La disposizione assunta a riferimento adotta una tecnica casistica, indicando le condotte illecite per ripartirle, sul piano sanzionatorio, in ragione della loro decrescente gravità. Rivolge le sanzioni, per un primo gruppo di illeciti, all’organismo di controllo, come tale, e ai suoi rappresentanti, amministratori e direttori; individua, poi, ulteriori inadempienze imputabili, però, solamente a tali persone fisiche.

Tuttavia, la piena omogeneità finalistica consente di assumere la disposizione in questione come “punto di riferimento” per l’individuazione della soglia minima della sanzione da applicarsi alla struttura di controllo di produzioni DOP e IGP.

Per le ragioni che sono state esposte, va dunque dichiarata l’illegittimità costituzionale dell’art. 4, comma 1, del D.Lgs. n. 297 del 2004, per violazione dell’art. 3 Cost., in combinato disposto con gli artt. 42 e 117, primo comma, Cost., quest’ultimo in relazione all’art. 1 Prot. addiz. CEDU, limitatamente al primo periodo, nella parte in cui prevede l’applicazione di una sanzione amministrativa pecuniaria “di euro cinquantamila” anziché “da un minimo di diecimila a un massimo di cinquantamila euro”.

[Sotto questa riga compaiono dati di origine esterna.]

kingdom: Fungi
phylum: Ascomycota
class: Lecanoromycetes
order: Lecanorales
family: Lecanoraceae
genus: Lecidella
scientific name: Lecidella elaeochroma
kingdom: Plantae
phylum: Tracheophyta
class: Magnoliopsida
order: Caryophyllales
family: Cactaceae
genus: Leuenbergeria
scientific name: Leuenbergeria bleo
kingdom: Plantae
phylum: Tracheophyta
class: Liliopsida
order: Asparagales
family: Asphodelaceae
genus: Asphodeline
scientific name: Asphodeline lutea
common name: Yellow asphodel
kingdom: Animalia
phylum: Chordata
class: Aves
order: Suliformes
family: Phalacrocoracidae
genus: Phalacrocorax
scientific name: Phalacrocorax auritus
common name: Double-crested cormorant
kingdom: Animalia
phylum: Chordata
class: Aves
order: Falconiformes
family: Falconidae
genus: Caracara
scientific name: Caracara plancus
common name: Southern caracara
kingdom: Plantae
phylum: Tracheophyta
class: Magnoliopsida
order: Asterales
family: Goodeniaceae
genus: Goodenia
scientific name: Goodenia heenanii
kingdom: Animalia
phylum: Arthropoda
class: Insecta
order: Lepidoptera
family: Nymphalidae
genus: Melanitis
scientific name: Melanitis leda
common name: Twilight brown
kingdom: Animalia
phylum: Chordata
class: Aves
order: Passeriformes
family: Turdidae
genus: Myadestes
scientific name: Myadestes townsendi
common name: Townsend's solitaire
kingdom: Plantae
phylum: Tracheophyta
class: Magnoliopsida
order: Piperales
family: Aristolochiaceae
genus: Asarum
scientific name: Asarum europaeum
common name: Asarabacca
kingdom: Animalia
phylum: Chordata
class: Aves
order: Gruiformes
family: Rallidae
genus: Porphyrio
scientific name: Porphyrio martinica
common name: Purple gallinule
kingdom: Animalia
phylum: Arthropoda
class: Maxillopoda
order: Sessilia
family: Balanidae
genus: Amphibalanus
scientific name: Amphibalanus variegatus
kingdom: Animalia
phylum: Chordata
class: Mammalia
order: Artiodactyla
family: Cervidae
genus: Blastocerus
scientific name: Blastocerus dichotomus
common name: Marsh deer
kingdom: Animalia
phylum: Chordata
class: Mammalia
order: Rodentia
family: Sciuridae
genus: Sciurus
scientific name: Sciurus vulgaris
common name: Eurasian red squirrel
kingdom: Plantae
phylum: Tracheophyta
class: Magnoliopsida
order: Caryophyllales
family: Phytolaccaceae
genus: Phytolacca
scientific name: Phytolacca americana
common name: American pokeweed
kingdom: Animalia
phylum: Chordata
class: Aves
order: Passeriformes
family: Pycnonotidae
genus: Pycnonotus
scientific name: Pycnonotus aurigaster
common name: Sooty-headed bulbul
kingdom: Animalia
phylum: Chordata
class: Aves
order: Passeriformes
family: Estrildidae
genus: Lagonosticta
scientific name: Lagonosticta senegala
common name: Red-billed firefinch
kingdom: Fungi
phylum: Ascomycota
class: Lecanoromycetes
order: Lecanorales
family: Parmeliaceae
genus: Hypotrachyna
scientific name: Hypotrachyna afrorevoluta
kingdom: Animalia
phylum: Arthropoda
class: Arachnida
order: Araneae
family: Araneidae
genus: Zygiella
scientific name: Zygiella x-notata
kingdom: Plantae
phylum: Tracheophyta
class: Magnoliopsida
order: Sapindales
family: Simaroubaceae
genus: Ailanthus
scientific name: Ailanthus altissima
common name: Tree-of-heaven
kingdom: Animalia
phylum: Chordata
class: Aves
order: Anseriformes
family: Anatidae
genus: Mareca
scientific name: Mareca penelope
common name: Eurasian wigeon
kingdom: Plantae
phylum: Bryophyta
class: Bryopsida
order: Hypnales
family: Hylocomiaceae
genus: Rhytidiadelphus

6.- La misura sanzionatoria indicata s’intende naturalmente modificabile dal legislatore, nell’esercizio della sua discrezionalità, con altra, purché rispettosa del principio di proporzionalità (sentenze n. 40 del 2019 e n. 222 del 2018).

P.Q.M.

LA CORTE COSTITUZIONALE

dichiara l’illegittimità costituzionale dell’art. 4, comma 1, primo periodo, del D.Lgs. 19 novembre 2004, n. 297, recante “Disposizioni sanzionatorie in applicazione del regolamento (CEE) n. 2081/92, relativo alla protezione delle indicazioni geografiche e delle denominazioni di origine dei prodotti agricoli e alimentari”, nella parte in cui prevede la sanzione amministrativa pecuniaria “di euro cinquantamila”, anziché “da un minimo di diecimila a un massimo di cinquantamila euro”.

Conclusione

Così deciso in Roma, nella sede della Corte costituzionale, Palazzo della Consulta, l’11 gennaio 2023.

Depositata in Cancelleria il 10 marzo 2023.